The latest United Nations report on hunger and nutrition reveals that the total number of people experiencing hunger in the world fell in 2024. But progress is uneven, with some regions seeing food insecurity rates growing and disparities are worsening.
The State of Food Security and Nutrition in the World (SOFI) report, released annually by five U.N. agencies, estimates that 8.2 percent of the population, representing between 638-720 million people, faced hunger last year—down from 8.5 percent in 2023 and 8.7 percent in 2022.
These improvements can be attributed to strides being made in South-eastern and Southern Asia as well as South America. Brazil, for example, invested in farmers and food access to lift 40 million people out of hunger in two years.
But in Western Asia, hunger is on the rise.
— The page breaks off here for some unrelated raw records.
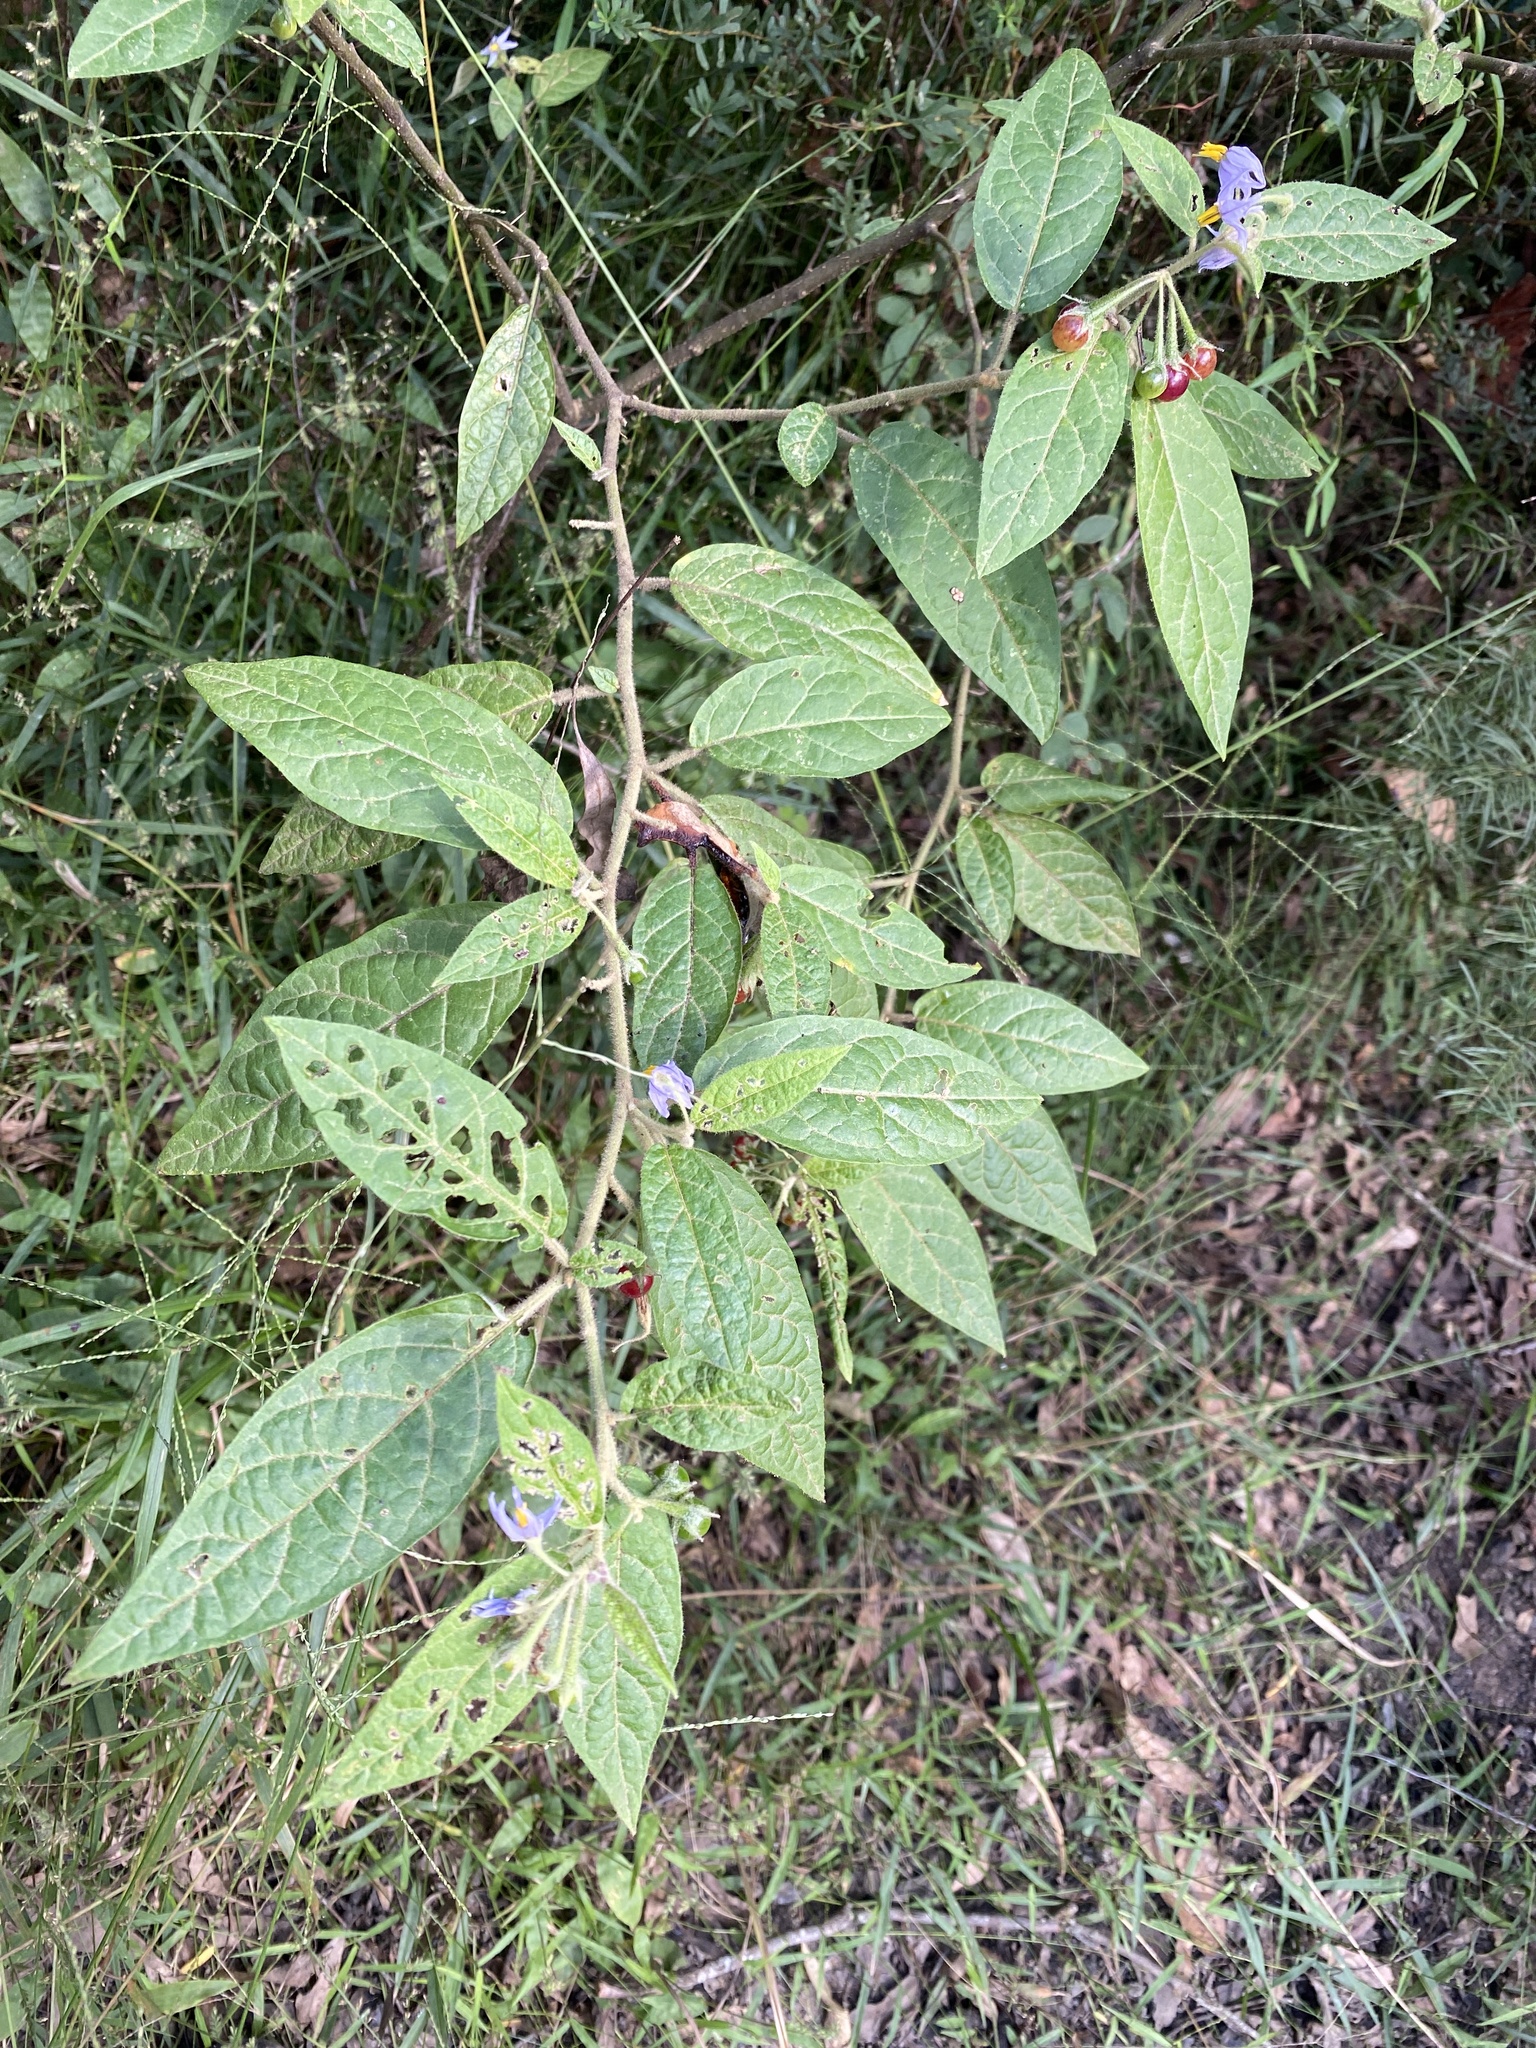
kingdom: Plantae
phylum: Tracheophyta
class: Magnoliopsida
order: Solanales
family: Solanaceae
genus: Solanum
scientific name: Solanum stelligerum
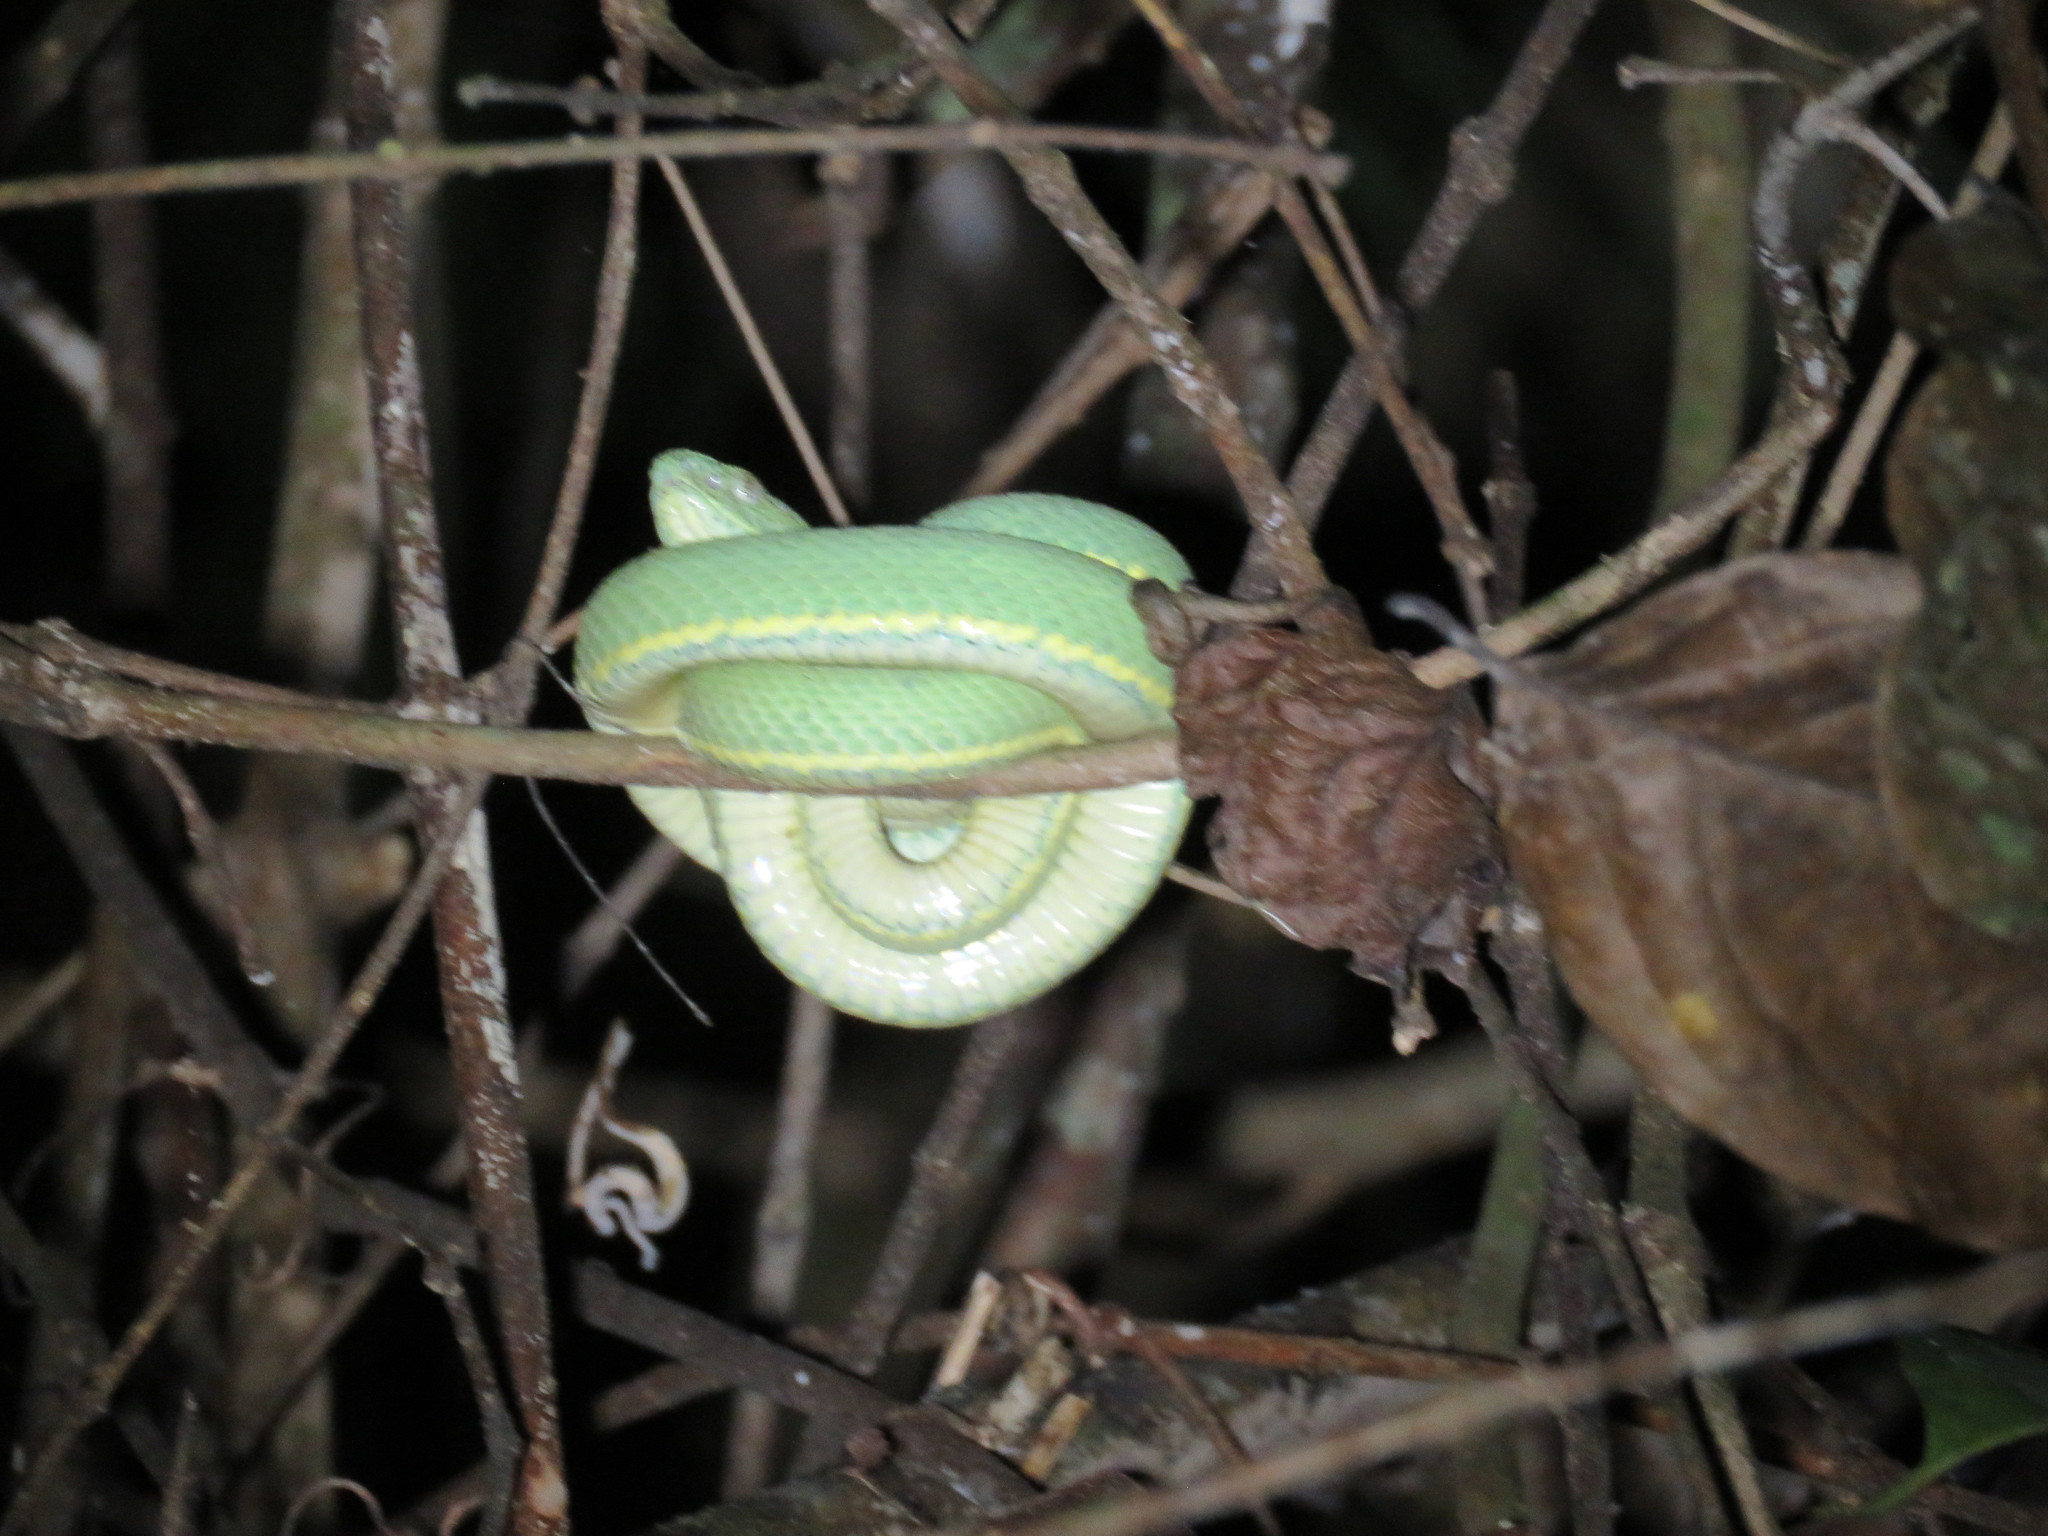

The same is true in most sub-regions of Africa, where an affordable healthy diet is also increasingly out of reach. In the last five years, the number of eaters who cannot afford a nutritious diet on the African continent rose from 864 million to over 1 billion.
The figures in the report “are not just numbers. They represent lives, futures, and communities at risk,” says Bob Rae, President of the U.N. Economic and Social Council.
Women and rural communities continue to bear the brunt of this crisis. Food insecurity is still more prevalent among adult women than men in every region of the world. Although the gap seemed to be closing in 2022 and 2023, the latest data suggests that it is worsening once again. Hunger rates also remain higher in rural areas than urban ones for another year.
“The world is veering dangerously off track, leaving the poorest and more vulnerable behind,” says Emily Farr, Oxfam’s Food and Economic Security Lead.